In summary, we comprehensively analyzed expression levels, clinicopathological features, prognosis, genomic alterations, DNA methylation, functional states, related genes, functional enrichment, and drug sensitivity of TFDP1 in LUAD patients. Our results unveiled that TFDP1 was obviously upregulated in most human cancers and related to various diseases, including LUAD. TFDP1 was markedly related to individual cancer stages, and high TFDP1 expression in LUAD might imply a shorter prognostic value. Moreover, TFDP1 alterations resulted in poor OS and DFS, and LUAD patients with hypermethylation might have a good prognosis. Genomic alterations and DNA methylation of TFDP1 might impact the prognosis of LUAD patients. TFDP1 and its coexpressed genes might affect the LUAD development and progression by the combined action on the cell cycle process. TFDP1 mainly participated in multiple signaling pathways of cell proliferation, such as the cell cycle, DNA replication, and spliceosome. Then, we found that TFDP1 was strongly positively related to the IC50 values of several drugs. Our findings showed that TFDP1 might be a potential prognostic biomarker for LUAD and provide the base for potential targeted agents in LUAD patients.

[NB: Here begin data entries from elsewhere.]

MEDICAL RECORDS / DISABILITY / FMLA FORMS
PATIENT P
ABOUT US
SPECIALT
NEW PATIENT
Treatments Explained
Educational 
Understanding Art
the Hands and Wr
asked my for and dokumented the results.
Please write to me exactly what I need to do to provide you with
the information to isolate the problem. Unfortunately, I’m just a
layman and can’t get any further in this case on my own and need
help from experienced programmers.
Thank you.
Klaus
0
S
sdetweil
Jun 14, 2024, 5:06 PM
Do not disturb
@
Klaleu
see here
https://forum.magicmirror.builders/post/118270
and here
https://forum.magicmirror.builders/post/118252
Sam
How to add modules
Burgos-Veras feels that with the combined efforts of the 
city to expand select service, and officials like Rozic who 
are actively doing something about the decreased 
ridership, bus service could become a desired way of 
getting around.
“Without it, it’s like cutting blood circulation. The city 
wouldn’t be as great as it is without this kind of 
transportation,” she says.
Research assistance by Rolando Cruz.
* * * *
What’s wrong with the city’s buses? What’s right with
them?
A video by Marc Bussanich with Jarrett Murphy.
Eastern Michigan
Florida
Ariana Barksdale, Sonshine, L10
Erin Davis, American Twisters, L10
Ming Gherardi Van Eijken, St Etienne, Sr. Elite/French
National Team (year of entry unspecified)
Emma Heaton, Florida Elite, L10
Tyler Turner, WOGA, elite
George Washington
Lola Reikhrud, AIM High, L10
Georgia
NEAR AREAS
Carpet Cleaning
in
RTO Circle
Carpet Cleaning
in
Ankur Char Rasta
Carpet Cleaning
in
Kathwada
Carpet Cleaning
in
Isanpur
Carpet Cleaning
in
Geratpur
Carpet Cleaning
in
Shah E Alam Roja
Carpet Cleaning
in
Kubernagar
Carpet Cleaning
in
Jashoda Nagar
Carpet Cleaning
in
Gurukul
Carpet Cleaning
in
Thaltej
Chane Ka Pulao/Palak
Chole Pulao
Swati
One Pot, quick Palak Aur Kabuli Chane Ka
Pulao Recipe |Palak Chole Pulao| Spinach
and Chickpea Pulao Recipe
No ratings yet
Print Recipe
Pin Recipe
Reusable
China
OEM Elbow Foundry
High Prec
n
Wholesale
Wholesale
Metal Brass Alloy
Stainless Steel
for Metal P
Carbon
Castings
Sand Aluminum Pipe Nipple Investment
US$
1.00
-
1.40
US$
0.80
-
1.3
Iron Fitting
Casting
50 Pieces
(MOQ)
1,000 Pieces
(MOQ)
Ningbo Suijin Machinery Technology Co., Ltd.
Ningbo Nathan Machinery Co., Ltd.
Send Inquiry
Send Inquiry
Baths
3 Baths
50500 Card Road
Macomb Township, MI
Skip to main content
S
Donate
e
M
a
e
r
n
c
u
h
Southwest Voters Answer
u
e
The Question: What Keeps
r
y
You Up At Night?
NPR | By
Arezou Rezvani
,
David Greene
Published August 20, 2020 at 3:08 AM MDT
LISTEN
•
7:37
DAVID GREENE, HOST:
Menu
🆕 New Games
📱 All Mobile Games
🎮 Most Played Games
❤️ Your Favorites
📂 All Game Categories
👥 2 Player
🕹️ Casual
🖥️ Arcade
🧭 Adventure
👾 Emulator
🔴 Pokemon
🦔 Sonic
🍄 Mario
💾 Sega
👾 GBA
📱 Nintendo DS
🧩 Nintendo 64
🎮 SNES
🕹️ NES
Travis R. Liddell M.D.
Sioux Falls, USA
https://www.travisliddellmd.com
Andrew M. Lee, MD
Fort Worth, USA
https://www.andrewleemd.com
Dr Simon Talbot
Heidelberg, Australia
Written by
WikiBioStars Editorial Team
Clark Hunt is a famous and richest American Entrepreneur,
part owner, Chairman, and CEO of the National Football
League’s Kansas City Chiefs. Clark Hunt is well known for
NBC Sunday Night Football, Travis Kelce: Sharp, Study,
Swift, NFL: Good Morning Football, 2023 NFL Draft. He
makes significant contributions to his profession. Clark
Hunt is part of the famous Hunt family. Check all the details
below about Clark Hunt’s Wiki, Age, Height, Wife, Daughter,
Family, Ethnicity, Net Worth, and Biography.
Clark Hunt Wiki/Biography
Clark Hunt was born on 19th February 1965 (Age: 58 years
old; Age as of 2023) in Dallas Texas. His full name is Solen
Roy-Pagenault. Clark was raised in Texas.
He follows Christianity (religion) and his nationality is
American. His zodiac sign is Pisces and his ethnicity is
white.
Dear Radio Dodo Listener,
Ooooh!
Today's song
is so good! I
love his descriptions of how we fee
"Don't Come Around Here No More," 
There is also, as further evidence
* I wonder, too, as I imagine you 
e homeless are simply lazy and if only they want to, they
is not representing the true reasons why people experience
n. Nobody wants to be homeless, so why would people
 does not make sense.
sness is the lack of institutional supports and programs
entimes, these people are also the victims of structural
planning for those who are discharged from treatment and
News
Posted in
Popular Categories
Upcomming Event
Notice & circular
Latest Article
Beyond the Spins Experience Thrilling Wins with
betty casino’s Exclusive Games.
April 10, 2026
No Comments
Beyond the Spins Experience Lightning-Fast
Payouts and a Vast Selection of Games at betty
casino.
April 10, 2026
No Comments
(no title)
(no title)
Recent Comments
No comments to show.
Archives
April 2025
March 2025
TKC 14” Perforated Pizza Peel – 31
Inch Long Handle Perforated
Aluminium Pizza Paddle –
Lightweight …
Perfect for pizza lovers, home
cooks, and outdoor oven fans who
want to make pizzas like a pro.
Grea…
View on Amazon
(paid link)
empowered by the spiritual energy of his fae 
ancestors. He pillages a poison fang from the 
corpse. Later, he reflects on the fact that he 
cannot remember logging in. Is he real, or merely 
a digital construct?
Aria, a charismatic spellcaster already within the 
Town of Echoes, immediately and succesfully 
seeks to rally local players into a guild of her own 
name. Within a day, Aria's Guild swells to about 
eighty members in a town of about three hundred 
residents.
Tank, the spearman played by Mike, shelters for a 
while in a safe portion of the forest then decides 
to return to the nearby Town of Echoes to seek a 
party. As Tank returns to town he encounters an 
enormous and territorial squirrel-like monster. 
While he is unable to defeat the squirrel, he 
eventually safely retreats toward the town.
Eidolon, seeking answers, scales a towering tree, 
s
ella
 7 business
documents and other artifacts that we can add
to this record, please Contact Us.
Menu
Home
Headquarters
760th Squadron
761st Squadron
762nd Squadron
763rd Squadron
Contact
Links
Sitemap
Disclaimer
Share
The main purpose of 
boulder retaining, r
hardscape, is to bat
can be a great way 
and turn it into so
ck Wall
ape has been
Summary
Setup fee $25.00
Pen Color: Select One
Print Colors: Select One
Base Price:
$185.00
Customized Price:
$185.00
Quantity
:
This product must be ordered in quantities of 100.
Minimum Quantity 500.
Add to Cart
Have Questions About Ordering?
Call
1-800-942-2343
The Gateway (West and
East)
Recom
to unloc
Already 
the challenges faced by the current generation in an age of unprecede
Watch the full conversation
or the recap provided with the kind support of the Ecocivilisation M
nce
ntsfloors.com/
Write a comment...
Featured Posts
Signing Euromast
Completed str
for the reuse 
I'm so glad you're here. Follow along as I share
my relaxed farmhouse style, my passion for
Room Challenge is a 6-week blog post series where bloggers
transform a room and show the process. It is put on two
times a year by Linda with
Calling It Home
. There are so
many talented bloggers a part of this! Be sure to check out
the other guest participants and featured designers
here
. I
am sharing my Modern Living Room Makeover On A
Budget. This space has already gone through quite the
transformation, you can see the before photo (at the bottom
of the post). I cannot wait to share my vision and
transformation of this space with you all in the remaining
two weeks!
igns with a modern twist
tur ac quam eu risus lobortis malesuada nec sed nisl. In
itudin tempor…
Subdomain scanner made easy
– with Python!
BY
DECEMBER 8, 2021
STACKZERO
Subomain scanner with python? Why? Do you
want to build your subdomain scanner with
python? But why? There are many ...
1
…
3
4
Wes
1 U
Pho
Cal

Supplementary Material▴Top 

Suppl 1. The scores of the TFDP1-drug pairs in the GDSC database.

Suppl 2. The scores of the TFDP1-drug pairs in the CTRP database.

Acknowledgments

None to declare.

Financial Disclosure

This study is supported by the National Social Science Fund of China (18CFX059).

Conflict of Interest

The authors declare that they have no conflict of interest.

Informed Consent

Not applicable.

Author Contributions

YS: conceptualization, data curation, investigation, methodology, visualization, writing of original manuscript, and final manuscrip. RM: conceptualization, formal analysis, methodology, supervision, writing of final manuscript. All authors have read and agreed to the published version of the manuscript.

Data Availability

The data supporting the findings of this study are available from the corresponding author upon reasonable request.